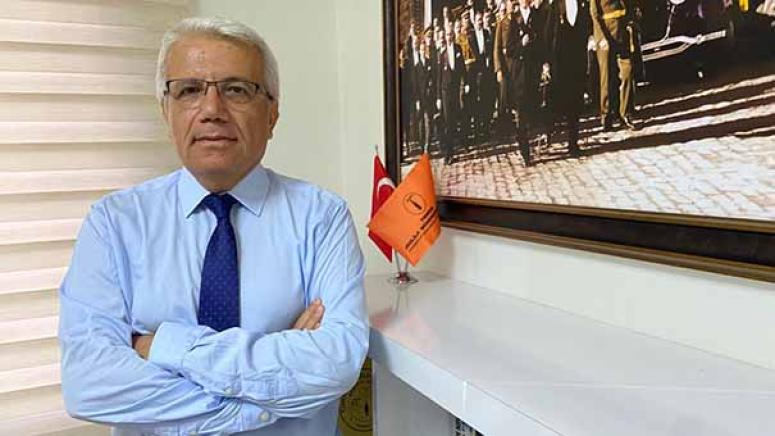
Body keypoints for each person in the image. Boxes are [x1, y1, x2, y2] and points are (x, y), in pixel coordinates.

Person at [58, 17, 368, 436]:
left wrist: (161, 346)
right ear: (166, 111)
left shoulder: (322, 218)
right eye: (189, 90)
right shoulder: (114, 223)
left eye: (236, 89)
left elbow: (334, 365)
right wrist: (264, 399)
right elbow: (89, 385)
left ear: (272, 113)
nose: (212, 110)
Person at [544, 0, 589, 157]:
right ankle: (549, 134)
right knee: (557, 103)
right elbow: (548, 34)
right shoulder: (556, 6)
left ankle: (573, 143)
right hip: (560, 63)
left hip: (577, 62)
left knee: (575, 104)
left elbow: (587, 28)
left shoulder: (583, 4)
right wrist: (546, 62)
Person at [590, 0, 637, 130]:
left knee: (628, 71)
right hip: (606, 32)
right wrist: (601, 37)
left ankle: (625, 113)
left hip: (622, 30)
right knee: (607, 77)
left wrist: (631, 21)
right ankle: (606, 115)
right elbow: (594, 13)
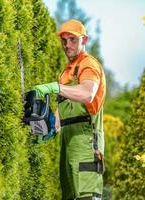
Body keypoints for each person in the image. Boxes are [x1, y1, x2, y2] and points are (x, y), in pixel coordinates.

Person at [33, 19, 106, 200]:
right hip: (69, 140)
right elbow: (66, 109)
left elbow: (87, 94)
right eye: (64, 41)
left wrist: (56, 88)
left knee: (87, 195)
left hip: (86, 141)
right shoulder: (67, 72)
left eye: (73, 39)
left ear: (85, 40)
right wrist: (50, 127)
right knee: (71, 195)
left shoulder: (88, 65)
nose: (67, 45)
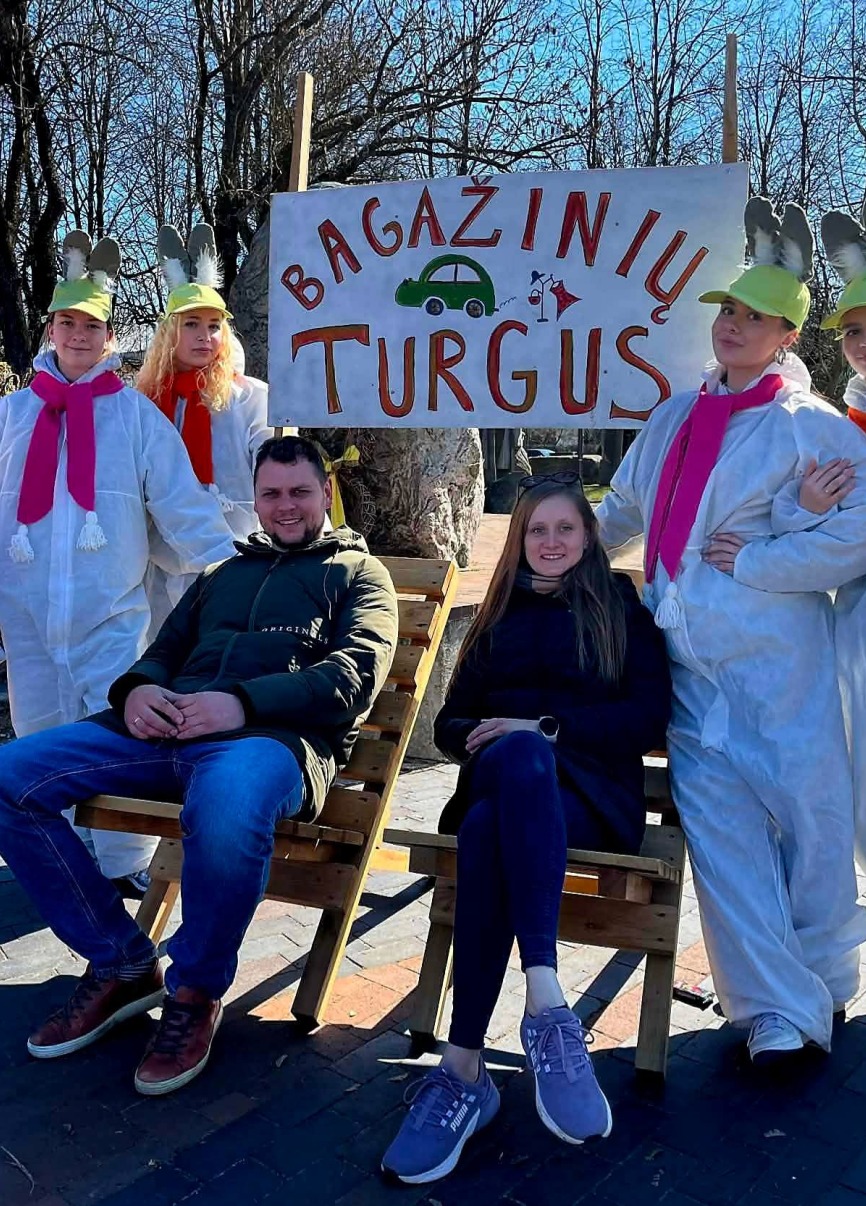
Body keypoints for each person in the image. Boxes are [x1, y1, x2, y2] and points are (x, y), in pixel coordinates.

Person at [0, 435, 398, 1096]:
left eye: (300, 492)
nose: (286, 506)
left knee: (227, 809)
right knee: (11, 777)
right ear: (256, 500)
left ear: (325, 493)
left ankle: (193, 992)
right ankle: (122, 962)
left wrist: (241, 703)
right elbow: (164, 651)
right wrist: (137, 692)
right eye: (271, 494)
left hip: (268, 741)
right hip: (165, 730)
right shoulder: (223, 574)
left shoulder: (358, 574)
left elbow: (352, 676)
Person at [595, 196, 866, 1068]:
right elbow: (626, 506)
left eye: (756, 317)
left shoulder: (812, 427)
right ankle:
* * *
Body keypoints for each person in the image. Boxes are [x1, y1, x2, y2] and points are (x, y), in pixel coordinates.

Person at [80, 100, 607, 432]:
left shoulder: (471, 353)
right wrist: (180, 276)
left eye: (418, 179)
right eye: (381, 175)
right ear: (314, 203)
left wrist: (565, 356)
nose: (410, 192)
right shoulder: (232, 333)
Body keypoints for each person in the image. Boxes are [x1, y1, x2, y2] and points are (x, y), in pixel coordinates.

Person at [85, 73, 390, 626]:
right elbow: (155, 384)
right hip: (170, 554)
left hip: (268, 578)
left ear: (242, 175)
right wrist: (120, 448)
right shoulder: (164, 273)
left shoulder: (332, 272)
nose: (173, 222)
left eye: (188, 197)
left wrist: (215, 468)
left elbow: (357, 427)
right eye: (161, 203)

- [Your goal]:
Could you write out, exactly as they stand, only the lines above that begin at the line with "nose: (286, 506)" and stop after the line with "left hip: (268, 741)"?

- [Response]:
nose: (286, 506)
left knee: (227, 809)
right knee: (11, 777)
right ear: (256, 500)
left ear: (325, 493)
left ankle: (193, 992)
right ankle: (122, 962)
left wrist: (241, 703)
right elbow: (164, 651)
right wrist: (137, 692)
right eye: (271, 494)
left hip: (268, 741)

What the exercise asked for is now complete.